Les articles 3 et 4 du titre II, ‘Définitions’, de la ‘Loi Prospectus’ définissent ce qu’il y a lieu d’entendre par ‘offre publique’ et ‘instruments de placement’.
En règle :
Article 3, § 1er. Pour l’application de la présente loi, il y a lieu d’entendre par ‘offre publique’ une communication adressée sous quelque forme et par quelque moyen que ce soit à des personnes et présentant une information suffisante sur les conditions de l’offre et sur les instruments de placement à offrir, de manière à mettre un investisseur en mesure de décider d’acheter ou de souscrire ces instruments de placement, et qui est faite par la personne qui est en mesure d’émettre ou de céder les instruments de placement ou pour son compte ;
Article 4, § 1er. Pour l’application de la présente loi, il y a lieu d’entendre par ‘instruments de placement’ :
1° les valeurs mobilières ;
2° les instruments du marché monétaire ;
3° les droits portant directement ou indirectement sur des biens meubles ou immeubles, organisés en association, indivision ou groupement, de droit ou de fait, ne conférant pas aux titulaires de ces droits la jouissance privative de ces biens dont la gestion, organisée collectivement, est confiée à une ou plusieurs personnes agissant à titre professionnel ;
4° les contrats financiers à terme (‘futures’), y compris ceux dont
le règlement s’effectue en espèces ;
5° les contrats à terme sur taux d’intérêt (‘forward rate agreements’) ;
6° les contrats d’échange (‘swaps’) sur taux d’intérêt ou devises et
les contrats d’échange sur des flux liés à des actions ou à des indices d’actions (‘equity swaps’) ;
7° les contrats d’options sur devises et sur taux d’intérêt et tous les autres contrats d’options visant à acquérir ou à céder, notamment par voie de souscription ou d’échange, des instruments de placement visés au présent article, y compris les contrats d’option dont le règlement s’effectue en espèces ;
8° les contrats dérivés sur métaux précieux et matières premières ;
9° les contrats représentatifs de droits sur des instruments de placement autres que les valeurs mobilières ;
10° tous les autres instruments permettant d’effectuer un investissement
de type financier, quels que soient les actifs sous-jacents.

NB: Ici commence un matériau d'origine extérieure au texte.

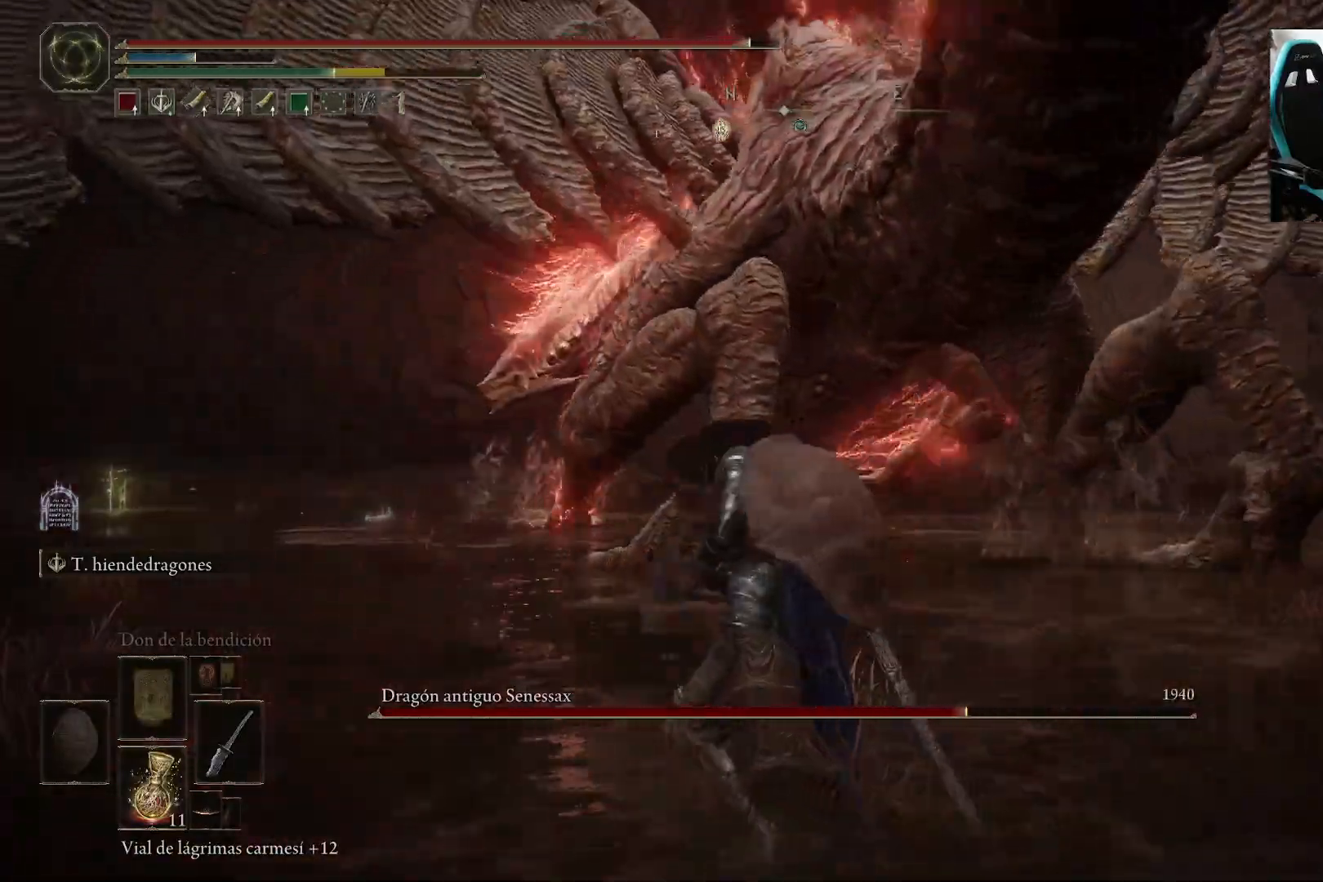
{"buttons": [], "left_stick": "up-right", "right_stick": "center", "events": [[250, "left_stick", "up-right"]]}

L’article 5 définit les valeurs mobilières visées sous le 1° de l’article 4,
§ 1er, parmi les instruments de placement : § 1er. Pour l’application de la présente loi, il y a lieu d’entendre par ‘valeurs mobilières’ toutes les catégories d’instruments de placement négociables sur le marché des capitaux (à l’exception des instruments de paiement), telles que : 1° les actions de sociétés et autres instruments de placement équivalents à des actions de sociétés, de sociétés de type partnership ou d’autres entités, y compris les instruments de placement émis par des organismes de placement collectif revêtant la forme contractuelle ou de trust, en représentation des droits des participants sur les actifs de ces organismes, ainsi que les certificats représentatifs d’actions ; 2° les obligations et les autres titres de créance ou d’emprunt, y compris les certificats représentatifs de tels titres et les certificats immobiliers ; 3° toute autre valeur donnant le droit d’acquérir ou de vendre de telles valeurs ou donnant lieu à un règlement en espèces, dont le montant est fixé par référence à des valeurs mobilières, à une monnaie, à un taux d’intérêt ou rendement, aux matières premières ou à d’autres indices ou mesures.
15. Les [demanderesses] invoquent la nullité de leurs souscriptions pour violation de l’obligation de publier un prospectus, préalablement à l’invitation des actionnaires à souscrire aux augmentations de capital litigieuses. Cette publication n’ayant pas eu lieu, leurs souscriptions à l’augmentation de capital litigieuse doivent, selon elles, être tenues pour nulles de nullité absolue.
[La défenderesse] conteste l’application de la ‘Loi Prospectus’. Elle ajoute que la ‘Loi Prospectus’ ne prévoit pas la sanction de nullité en cas de manquement à l’obligation de publier un prospectus, que le caractère d’ordre public de la loi ne constitue pas une cause de nullité absolue de l’engagement de souscription pris par les [demanderesses], dès lors que l’objet et la cause de leurs souscriptions ne sont ni illicites ni impossibles et que l’article 6 du Code civil ne s’applique pas.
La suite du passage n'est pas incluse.